# [Cosa si richiede]
• A. Copia dal testo sulla storia del romanzo il passo compreso tra "Ma scrittori e" e "ci si inserisce.", estremi inclusi.
• B. Riformula in modo più conciso il paragrafo del testo sulla storia del romanzo che comincia con "Andare alle radici del romanzo occidentale", conservandone i fatti principali.

La storia del romanzo: la conosci?
Chi vuole scrivere un romanzo si preoccupa di perfezionare la tecnica e comprendere quali siano gli step necessari.
Ma scrittori e scrittrici dovrebbero anche alimentare la propria conoscenza sulla storia del romanzo perché conoscere significa essere più consapevole del filone storico in cui ci si inserisce.
Andare alle radici del romanzo occidentale, darne una definizione e individuarne la data di nascita non è facile. Ci sono esempi di antichi testi greci e latini che per contenuti, struttura e modalità espressiva potrebbero benissimo essere definiti gli antesignani del romanzo.
L’Odissea, per esempio, nonostante sia un poema in versi, è tuttora ritenuto un archetipo narrativo: il suo viaggio dell’eroe è diventato, per antonomasia, lo schema ideale di tutte storie.
Etimologia del termine “romanzo”

# [Righe del dataset]
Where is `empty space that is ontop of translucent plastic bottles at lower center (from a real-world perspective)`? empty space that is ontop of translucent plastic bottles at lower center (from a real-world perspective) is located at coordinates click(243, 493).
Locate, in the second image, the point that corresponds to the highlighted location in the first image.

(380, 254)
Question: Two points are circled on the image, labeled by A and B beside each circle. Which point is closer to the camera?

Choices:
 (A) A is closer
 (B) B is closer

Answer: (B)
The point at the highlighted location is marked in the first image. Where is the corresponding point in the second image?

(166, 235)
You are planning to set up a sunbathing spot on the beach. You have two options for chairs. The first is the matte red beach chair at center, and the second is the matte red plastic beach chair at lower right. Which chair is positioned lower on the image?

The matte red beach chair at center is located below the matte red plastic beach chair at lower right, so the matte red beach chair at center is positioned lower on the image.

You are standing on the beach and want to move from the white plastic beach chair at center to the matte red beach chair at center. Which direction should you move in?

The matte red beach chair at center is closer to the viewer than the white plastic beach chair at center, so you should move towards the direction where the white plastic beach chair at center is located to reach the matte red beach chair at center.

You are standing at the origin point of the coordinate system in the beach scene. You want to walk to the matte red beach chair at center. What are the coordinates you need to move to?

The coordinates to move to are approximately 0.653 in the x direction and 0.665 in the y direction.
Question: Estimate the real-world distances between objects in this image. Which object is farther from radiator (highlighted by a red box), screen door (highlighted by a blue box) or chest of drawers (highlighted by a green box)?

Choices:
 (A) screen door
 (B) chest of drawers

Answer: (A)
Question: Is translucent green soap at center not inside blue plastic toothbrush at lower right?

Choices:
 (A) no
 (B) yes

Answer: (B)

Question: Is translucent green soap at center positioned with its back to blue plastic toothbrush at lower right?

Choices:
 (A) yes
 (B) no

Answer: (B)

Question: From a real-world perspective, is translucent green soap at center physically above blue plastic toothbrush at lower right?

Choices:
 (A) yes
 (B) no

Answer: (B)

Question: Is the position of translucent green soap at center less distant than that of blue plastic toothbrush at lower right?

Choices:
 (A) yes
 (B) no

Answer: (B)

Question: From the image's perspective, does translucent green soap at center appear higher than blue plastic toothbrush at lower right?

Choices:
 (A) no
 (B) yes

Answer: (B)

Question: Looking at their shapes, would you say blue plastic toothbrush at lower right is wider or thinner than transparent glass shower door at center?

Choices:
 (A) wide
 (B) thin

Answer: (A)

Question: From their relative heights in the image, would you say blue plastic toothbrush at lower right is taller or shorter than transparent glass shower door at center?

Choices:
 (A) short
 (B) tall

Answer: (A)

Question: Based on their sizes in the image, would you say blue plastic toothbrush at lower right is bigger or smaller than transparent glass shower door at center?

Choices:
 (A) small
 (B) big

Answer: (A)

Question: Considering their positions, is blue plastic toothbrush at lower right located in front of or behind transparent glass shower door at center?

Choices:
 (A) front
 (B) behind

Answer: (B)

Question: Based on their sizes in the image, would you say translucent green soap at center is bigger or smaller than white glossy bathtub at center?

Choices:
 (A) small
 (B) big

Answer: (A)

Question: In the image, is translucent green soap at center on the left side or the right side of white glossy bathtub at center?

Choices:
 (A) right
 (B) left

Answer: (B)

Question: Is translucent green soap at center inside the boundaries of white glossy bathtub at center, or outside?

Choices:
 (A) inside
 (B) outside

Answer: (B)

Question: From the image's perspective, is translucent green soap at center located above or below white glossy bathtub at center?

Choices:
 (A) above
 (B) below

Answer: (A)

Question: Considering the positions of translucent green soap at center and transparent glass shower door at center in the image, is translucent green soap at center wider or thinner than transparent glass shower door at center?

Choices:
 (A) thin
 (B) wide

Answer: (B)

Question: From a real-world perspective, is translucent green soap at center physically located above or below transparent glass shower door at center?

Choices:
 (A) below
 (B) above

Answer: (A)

# [Soluzioni]
• A.
Ma scrittori e scrittrici dovrebbero anche alimentare la propria conoscenza sulla storia del romanzo perché conoscere significa essere più consapevole del filone storico in cui ci si inserisce.

• B. Definire il romanzo occidentale e datarne la nascita è difficile. Alcuni antichi testi greci e latini, per contenuti, struttura e modalità espressiva, potrebbero esserne considerati gli antesignani.